Sunday, 24 January 2010

Burda World of Fashion 09-2008-115 frankenpattern blouse

I made version B of this blouse from the September 08 Burda magazine back in June (plain collar). My daughter really likes the first version, so for her next SWAP blouse, I planned a summer version of the same pattern. Unfortunately, she is now the next size, so I had to trace it out again. Boo Hiss.
SDC10022
Whilst I was tracing it out again, I decided to make different sleeves. These sleeves started as the sleeves from #126 from the same issue. There does not seem to be a technical drawing of the 126 sleeves on the website, but basically they are pleated short sleeves into a cuff. I had to scale down to a size 36, then I flared out the bottom of the sleeve a little so that I could make inverted pleats mimicking the inverted tucks on the blouse front and back. They are held in place by a strip of contrast fabric. It was not going to be constrast, but I had none of the cream and blue check left, not even a scrap for sleeve trim. See that contrast inner collar stand and pieced, bias cut collar? That is fabric squeezing, not a planned choice.
SDC10023
I am quite pleased with the sleeves, and would be even more pleased with them had I been able to wait to make them until I could buy some more dark grey thread. That pale grey is really showing up in the photo! I am not good at waiting for sewing supplies before finishing a project. If I feel bored one day I will unpick this (not likely)
SDC10025
This time, I had to release the back tucks at the bottom for fitting. The tucks end about 7 cm below the waist, which does not allow for any backside. Models must have flat backsides. In the photo my daughter is wearing the blouse with the 12-2009 pants again.
Materials cost: Fabric - I am tempted to call this a scrap, as it is left over from a 7 year old work blouse for me (still in my wardrobe, in near rag state, this is a good excuse to throw it out), however, there was about 1 metre + scraps left, and the fabric was around $20 per metre from Kerryn's Fabric World. It is good quality medium weight cotton, and wears very well :) =$20. (cotton quilting scraps for inner collar and sleeve trim, free)
Pattern - free, second use of pattern
Buttons - recycled. I love these square buttons.
Thread and interfacing $3

Total $23.

10 comments:

KID, MD said...

I would never guess that the contrast wasn't a conscious choice. It looks awesome. Great blouse!

neighbourhood.gal said...

Nicely done! She looks sharp.

Handmade said...

A very neat and crisp shirt - love the contrasts.

Gail said...

Very nice blouse. Your daughter has amazingly sophisticated taste for a young girl. My dds are all jeans, t-shirts and mini skirts.

Sharon said...

The blouse for your daughter is lovely and the trim makes it.

gwensews said...

The contrast on the sleeve and collar is really lovely. It looks planned. That blouse looks very upscale. Nice sewing!

Claudine said...

OMG fantastic! I love the shape of the blouse, and I especially love the mix of fabrics.
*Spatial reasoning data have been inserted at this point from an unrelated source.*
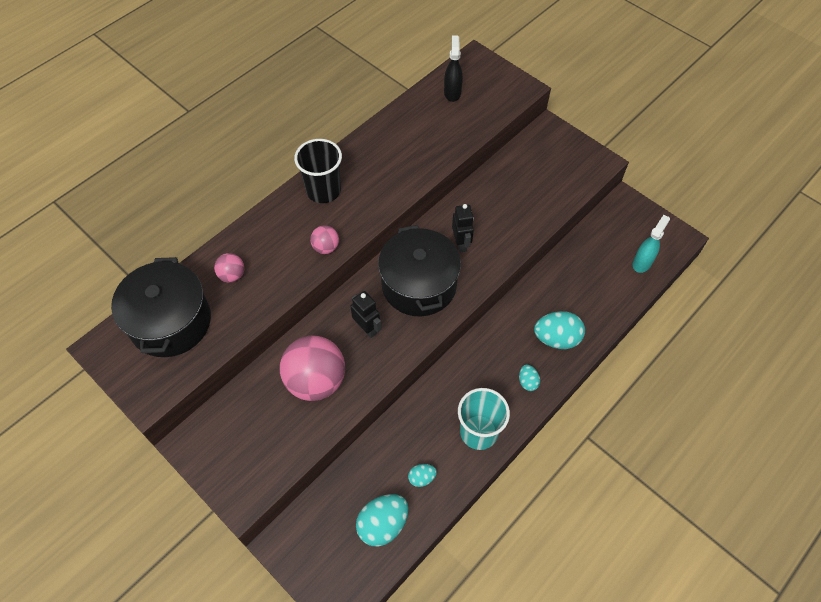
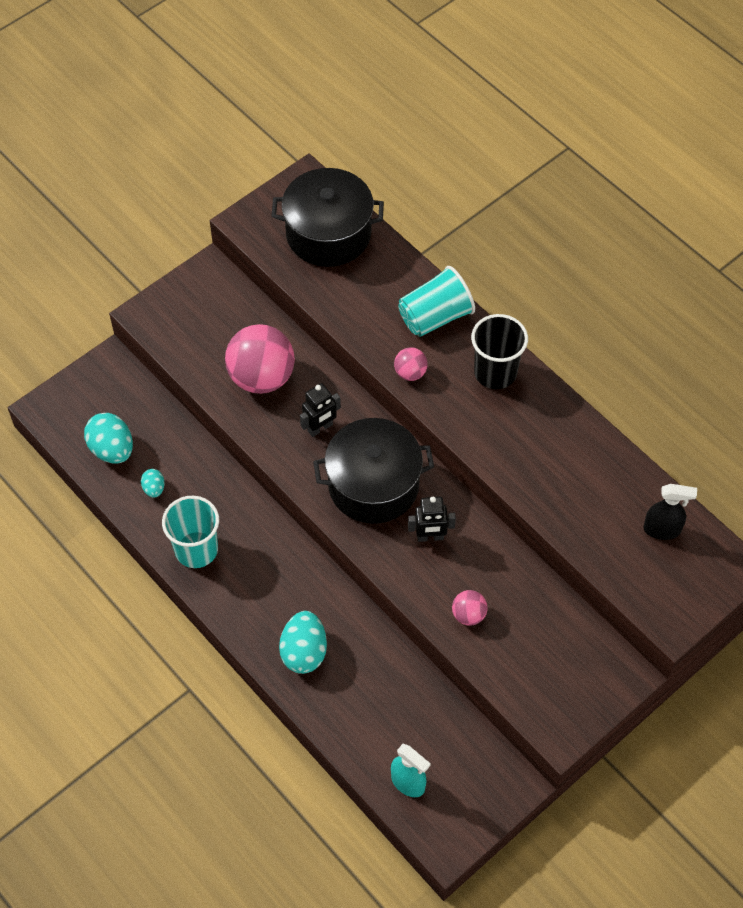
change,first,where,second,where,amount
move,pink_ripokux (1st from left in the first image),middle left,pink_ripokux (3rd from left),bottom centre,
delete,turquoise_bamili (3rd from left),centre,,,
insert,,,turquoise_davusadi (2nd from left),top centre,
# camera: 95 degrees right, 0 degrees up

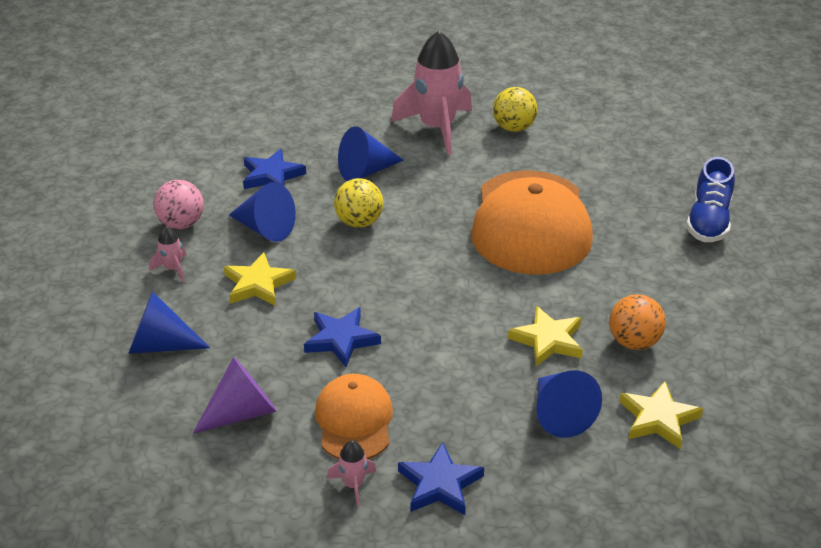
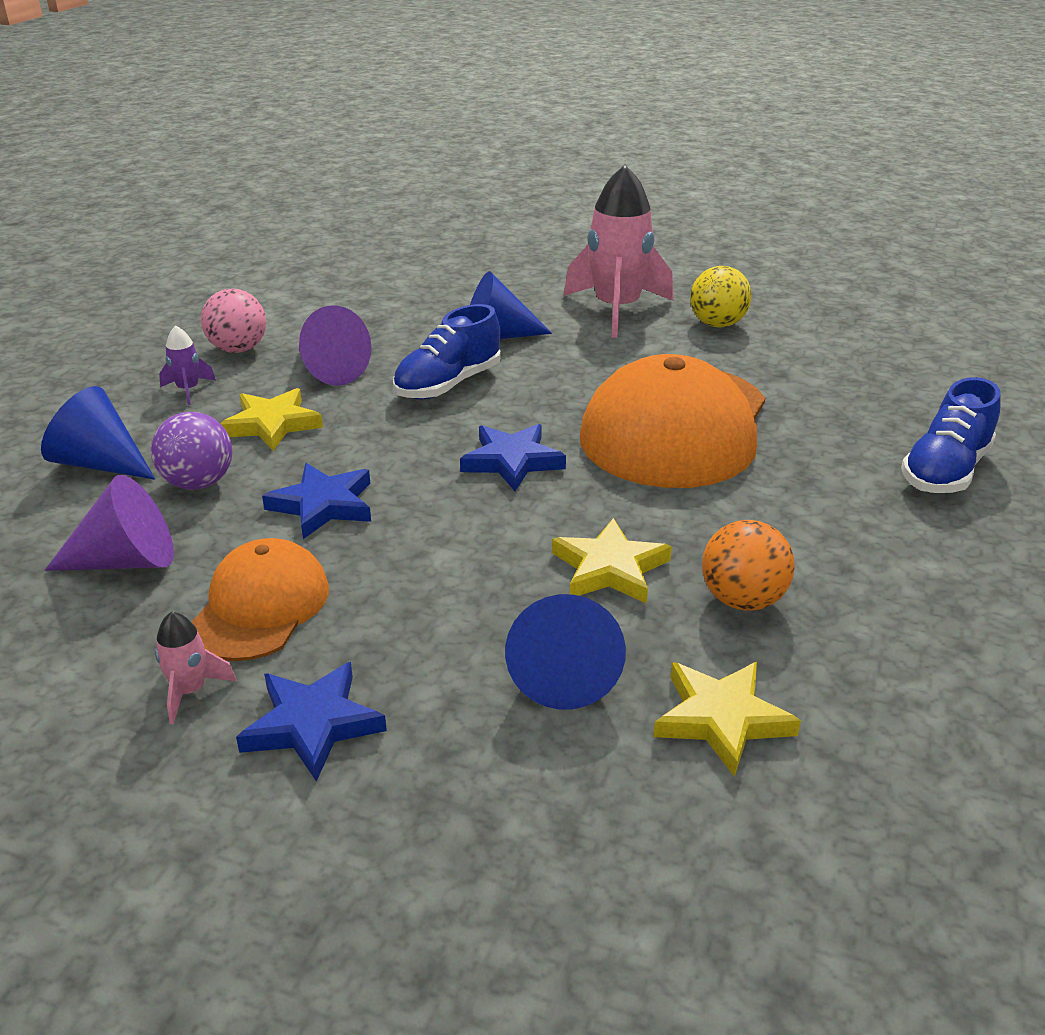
change,first,where,second,where,amount
move,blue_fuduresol (1st from left in the first image),top centre,blue_fuduresol (3rd from left),centre,
replace,yellow_ripokux (1st from left),centre,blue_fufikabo (1st from left),centre,
recolor,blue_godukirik (2nd from left),middle left,purple_godukirik (2nd from left),middle left,
recolor,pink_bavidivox (1st from left),middle left,purple_bavidivox,middle left,
insert,,,purple_ripokux,middle left,
# camera: 20 degrees right, 5 degrees down

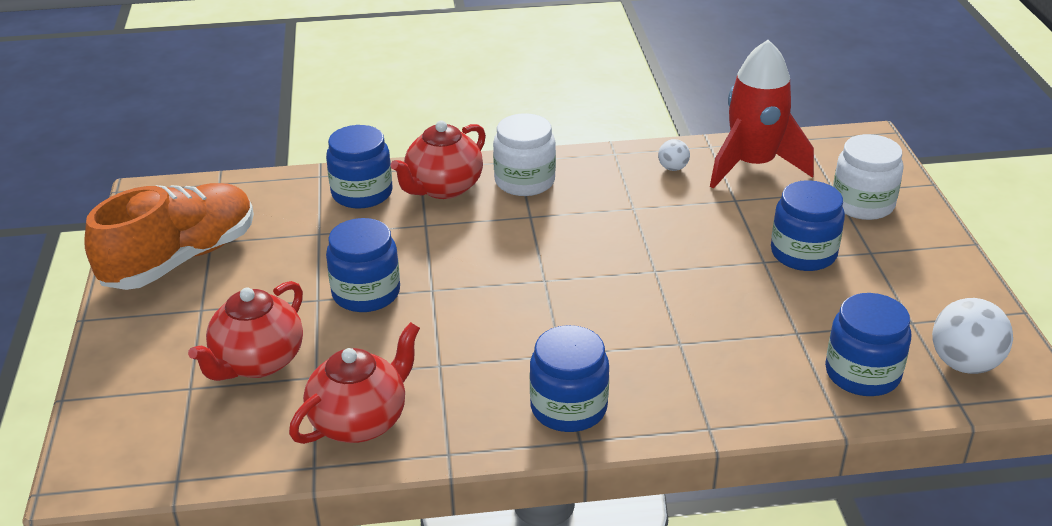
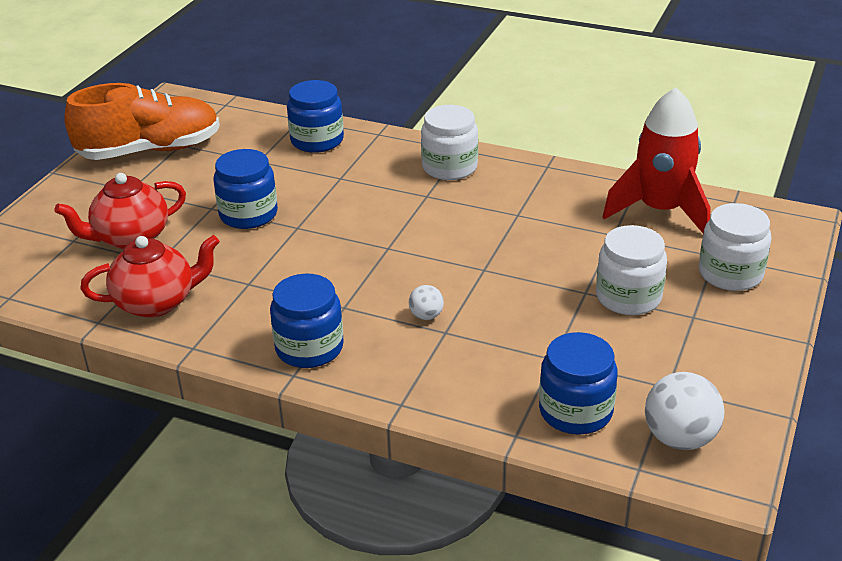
change,first,where,second,where,amount
delete,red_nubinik (3rd from left),top centre,,,
move,white_ripokux (1st from left),top centre,,centre,
recolor,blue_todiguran (4th from left),middle right,white_todiguran (2nd from left),middle right,
# camera: 30 degrees right, 0 degrees up

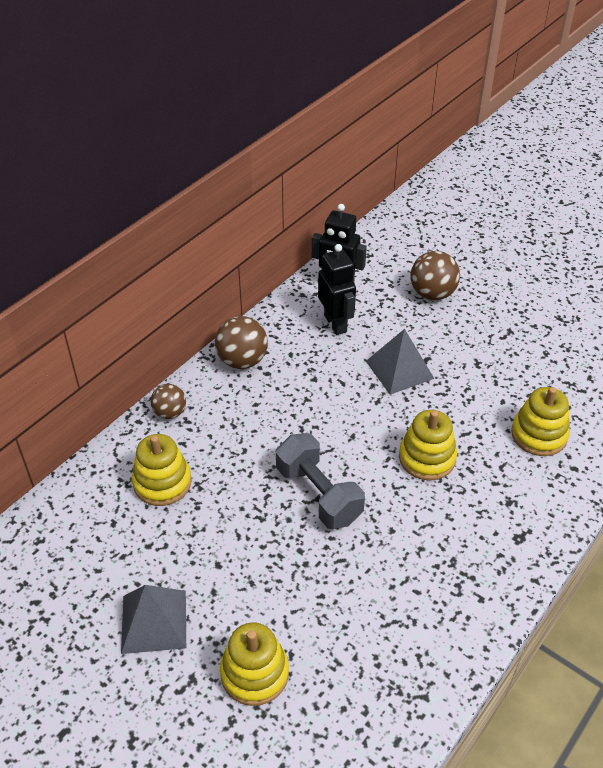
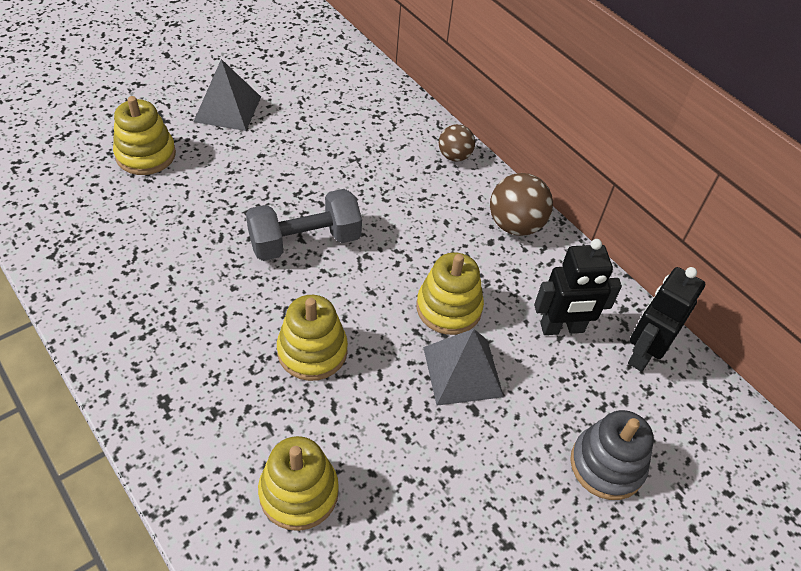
change,first,where,second,where,amount
replace,brown_ripokux (3rd from left),middle right,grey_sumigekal,bottom right,
move,yellow_sumigekal (1st from left in the first image),middle left,yellow_sumigekal (4th from left),centre,
# camera: 100 degrees right, 5 degrees up

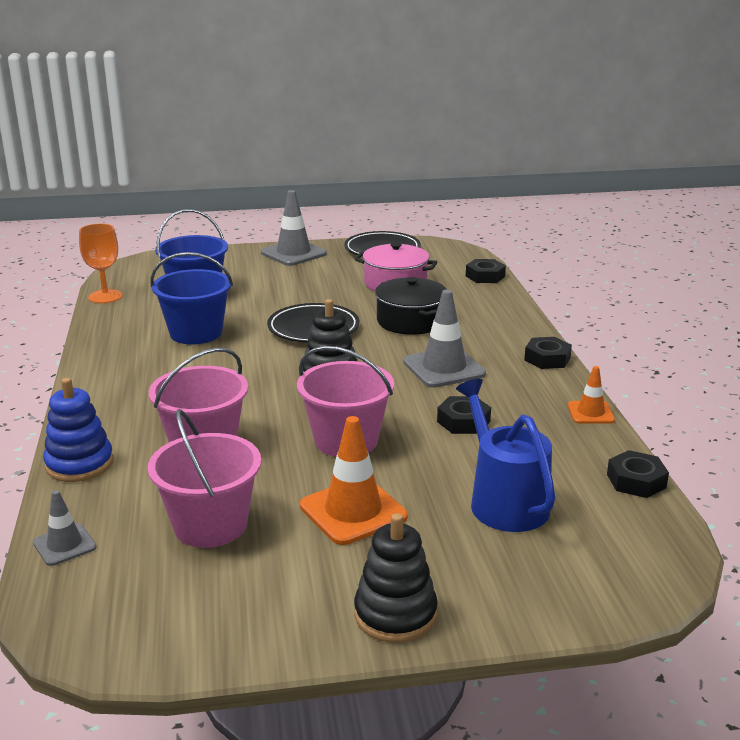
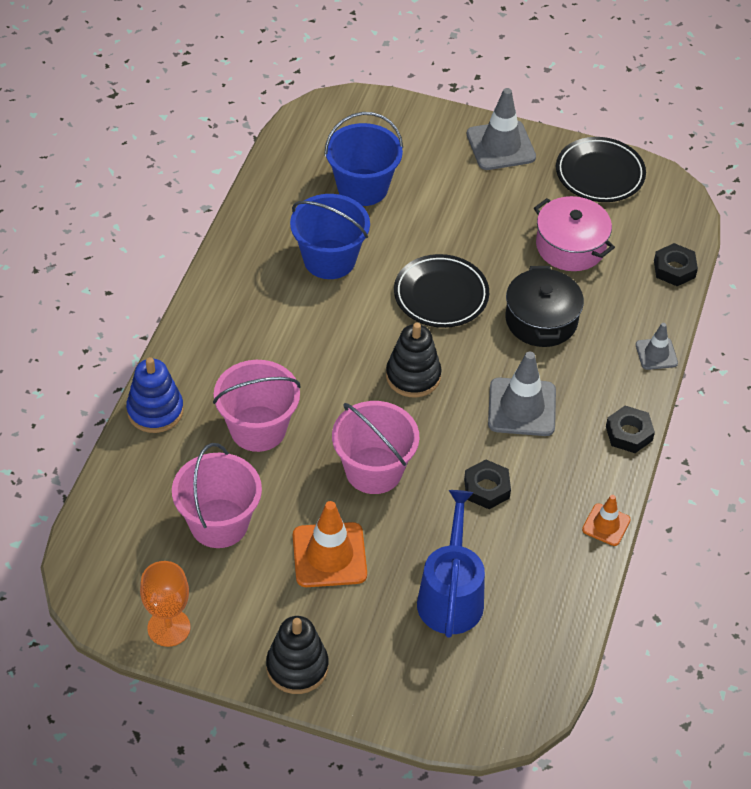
change,first,where,second,where,amount
move,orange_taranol,middle left,,bottom left,
delete,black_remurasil (4th from left),middle right,,,
move,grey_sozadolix (1st from left in the first image),bottom left,grey_sozadolix (3rd from left),middle right,
# camera: 25 degrees right, 25 degrees up

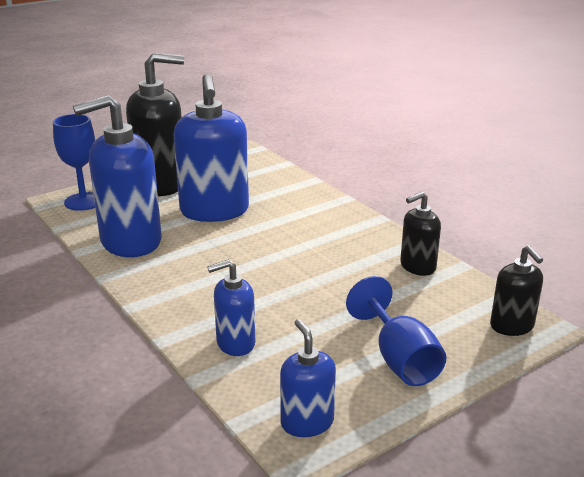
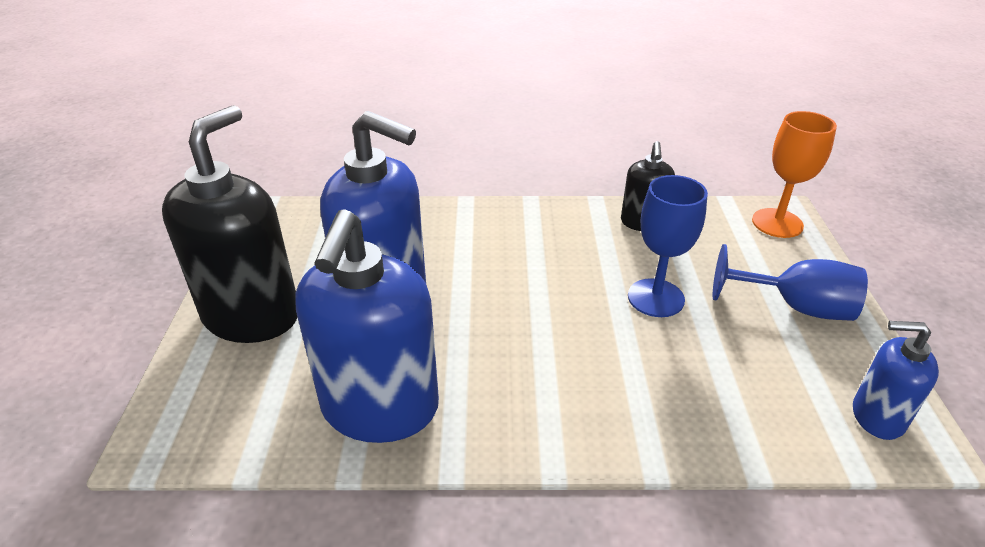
change,first,where,second,where,amount
move,blue_taranol (1st from left),middle left,,middle right,
replace,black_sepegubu (3rd from left),middle right,orange_taranol,top right,
delete,blue_sepegubu (3rd from left),centre,,,
# camera: 55 degrees left, 10 degrees up

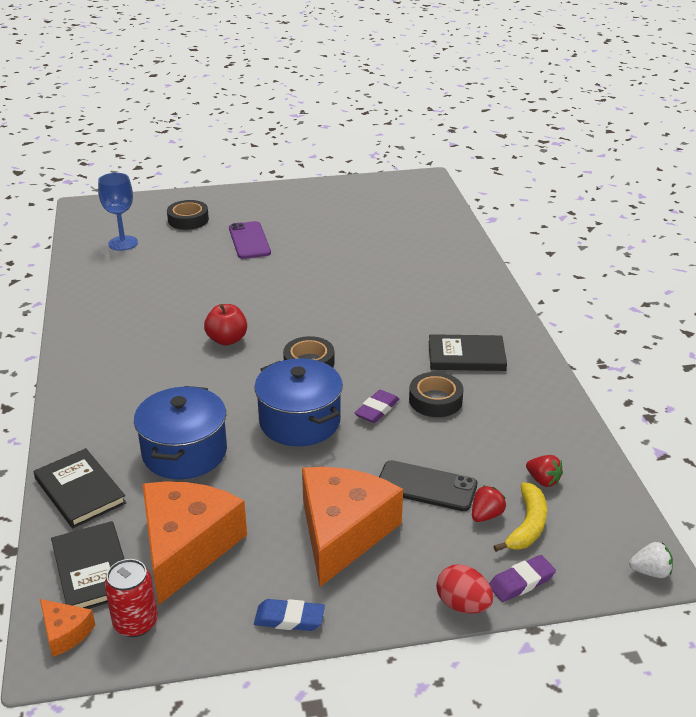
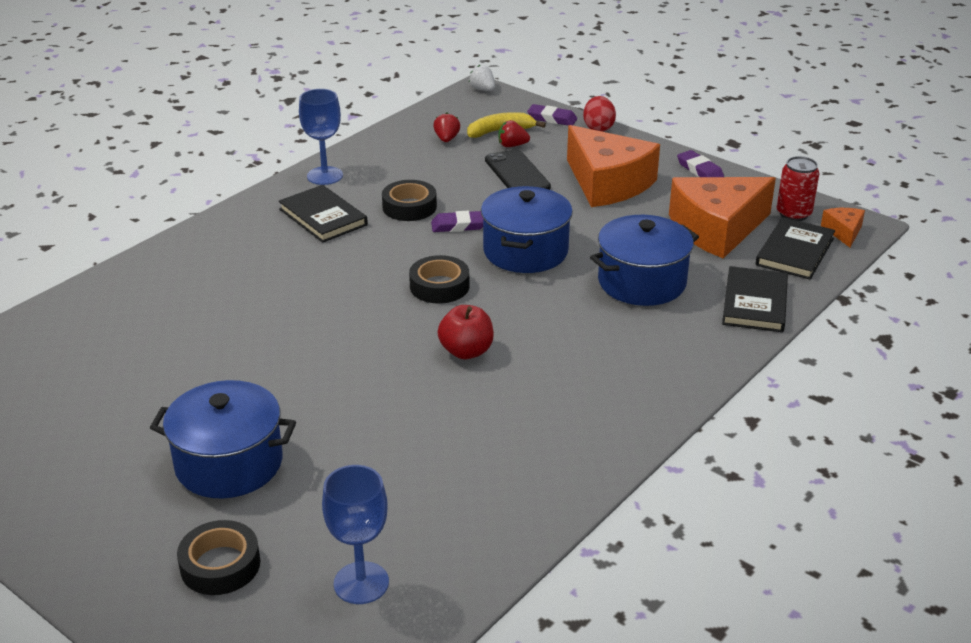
change,first,where,second,where,amount
replace,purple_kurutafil,centre,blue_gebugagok (1st from left),bottom left,
rotate,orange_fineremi (3rd from left in the first image),bottom centre,orange_fineremi (1st from left),top centre,105 degrees counterclockwise
recolor,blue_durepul,bottom centre,purple_durepul (3rd from left),top right,
insert,,,blue_taranol (1st from left),top left,
# camera: 130 degrees left, 0 degrees up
I'm working on a blouse myself at the moment, so it's nice to see your blouse rendition.

Patricia said...

The blouse is beautiful and the trim looks intentional.
Did you know that there is a lovely little sewing tool called a "Sharpie" It is a permnent felt tip marker with a fine point? The intended use of which is to tone down/alter thread mishaps such as yours. I have them in a huge range of colours. It might be worth a try if the thread colour cpntinues to bother you.

Carol said...

This is lovely and your daughter looks so grown up. I love the fabric.

Morzel: said...

The two blouses you have done for your daughter are beautiful! I love the use of contrast fabric, the repetition of the pleats on the second, and the style of the first one is great. I didn't even notice this blouse, you two have a great eye for stylish patterns!